▸ **Ausgangstext**:
# # # # # # #

Die meisten Kochbücher, welche ich hier bespreche, entdecke ich durch Eigenrecherche oder durch einen guten Tipp, sei es per Mail oder hin und wieder auch in der Gruppe der Kochbuchecke auf Facebook. Beim Titel „Mein Pannonien“ war das aber gänzlich anders.
Dieses Buch wurde mir vom Verlagshaus selbst ungefragt zugesandt, da dessen Fotografin namens Luzia Ellert den Hinweis gab, dass dieses Buch wohl etwas für mich sei. Hier lag Luzia wieder einmal goldrichtig. Von selbst wäre ich wohl kaum auf diesen Titel gestoßen.
Der Autor ist Küchenchef und heißt Max Stiegl. Seine Küche ist in Österreich ein Begriff und googelt man nach ihm, so stößt man zugleich auf seinen USP. Er hat eine Schwäche für die Innereien. Doch fangen wir von vorne an. Dreh- und Angelpunkt ist, wie im Titel schon beschrieben, Pannonien. Die Recherche bei Wikipedia hat folgendes ergeben.
„ … Pannonien ist eine historische Landschaft in Westungarn, deren Name sich von den pannonischen Stämmen der römischen Provinz Pannonia ableitet. Der Name erhielt sich über das Ende der römischen Herrschaft hinaus und wurde bis zur Ankunft der Magyaren in der Pannonischen Tiefebene auch für politische Grenzziehungen eingesetzt. … “ *1
„Mein Pannonien“
In diesem weiten, flachen Land leben seine bevorzugten Tiere aus denen er die Innereien- Menüs kreiert. Er nennt im Vorwort Tiere wie Gänse, Wollschweine, Pferde aus der ungarischen Tiefebene, Fische aus dem Neusiedlersee, Wildvögel und sogar Frösche. Aufgrund der hochgradigen klimatischen Bedingungen wächst neben hervorragenden Gemüsesorten ebenso roter wie schwarzer Reis, Granatäpfel als auch Quitten. Importierte ungarische Paprika muss man dabei fast schon nicht erwähnen, so berühmt sind diese.
Vor neun Jahren öffnete er mit seinem Team die Pforten des Gut Purbach. Von Beginn an landeten hier viel mehr ungewöhnliche Tierteile auf der Speisekarte, so dass er recht schnell das Image eines Innereienkochs erhielt. Dies geschah jedoch gegen seinen Willen. Die dauerhafte Reduktion auf ein einziges Thema ärgert ihn des Öfteren.

# # # # # # #

▸ **Gestellte Aufgabe 1**:
Stimmen die Aussagen (a), (b) und (c) mit der Besprechung von „Mein Pannonien“ überein? Antworte jeweils mit Ja oder Nein und zitiere die entscheidenden Worte wörtlich.
(a) Das Verlagshaus schickte das Buch zu, ohne darum gebeten worden zu sein.
(b) Max Stiegl eröffnete das Gut Purbach vor zwölf Jahren.
(c) Max Stiegl wollte von Anfang an als Innereienkoch bekannt werden.
▸ **Gestellte Aufgabe 2**: Setze die Besprechung von „Mein Pannonien“ im Anschluss an ihren letzten Satz fort.
Die Daten stehen in keinem Zusammenhang mit der Besprechung von „Mein Pannonien“.

# # # # # # #

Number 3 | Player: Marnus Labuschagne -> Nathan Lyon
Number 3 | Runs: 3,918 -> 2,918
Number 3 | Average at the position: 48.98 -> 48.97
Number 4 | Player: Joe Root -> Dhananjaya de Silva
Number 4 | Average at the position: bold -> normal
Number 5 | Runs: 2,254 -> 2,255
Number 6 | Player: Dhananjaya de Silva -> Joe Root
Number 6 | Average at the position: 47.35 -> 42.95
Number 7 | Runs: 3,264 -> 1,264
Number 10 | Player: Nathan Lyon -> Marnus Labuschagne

# # # # # # #

▸ **Lösung der Übung 1**:
(a) Ja: „Dieses Buch wurde mir vom Verlagshaus selbst ungefragt zugesandt“
(b) Nein: „Vor neun Jahren öffnete er mit seinem Team die Pforten des Gut Purbach.“
(c) Nein: „Dies geschah jedoch gegen seinen Willen.“

▸ **Lösung der Übung 2**:
„ … Warum verkochen wir alles? Einerseits, weil ich finde, dass der Respekt gegenüber dem Tier gebietet, es komplett aufzuessen, wenn man es schon vorher geschlachtet hat. Ich habe in meinem früheren Leben zahlreichen Schafen selbst den Hals durchgeschnitten. Wenn Sie das ein paar Mal gemacht haben, werfen Sie so schnell nichts mehr weg. Andererseits heißt Kochkunst für mich, mit dem zu arbeiten, was da ist und daraus etwas Köstliches zu machen. … “ *2
FALSTAFF: Gut Purbach bestes Restaurant
In diesem Restaurant, was er gern als traditionelles, pannonisches Wirtshaus bezeichnet, bietet er einen außergewöhnlichen Gaumenschmaus an. Dieser beinhaltet viele Dinge, die zum Beispiel verkochte Innereien und Gemüsereste, selbst zubereitete Suppen oder gebackenes Brot sein können. Für frühere Verhältnisse war das die ganz normale Tagesordnung. Eine kulinarische Momentaufnahme hat er nun für das deutschsprachige Publikum aufs Papier gebracht.
Ähnlich der großen Naturgewalten (Feuer, Wind, Wasser, Erde) gibt es hier seine pannonischen großen Elemente. Sie heißen hier „Vom Feld“, „Von der Weide“, „Aus der Luft“, „Aus dem Wasser“ und „Von Daheim“. Sie bilden die fünf Kapitel in denen fast 80 Gerichte auf 208 Seiten rezeptiert werden.Bei all dem Gerede über Innereien im Vorwort, habe ich schon eine gewisse Vorahnung gehegt, inwiefern ich denn welche Gerichte auf den ersten Seiten erwarten würde. Doch weit gefehlt. Hier stoße ich zuerst auf eine sehr attraktive Gemüseküche, welche recht farbenfroh daherkommt.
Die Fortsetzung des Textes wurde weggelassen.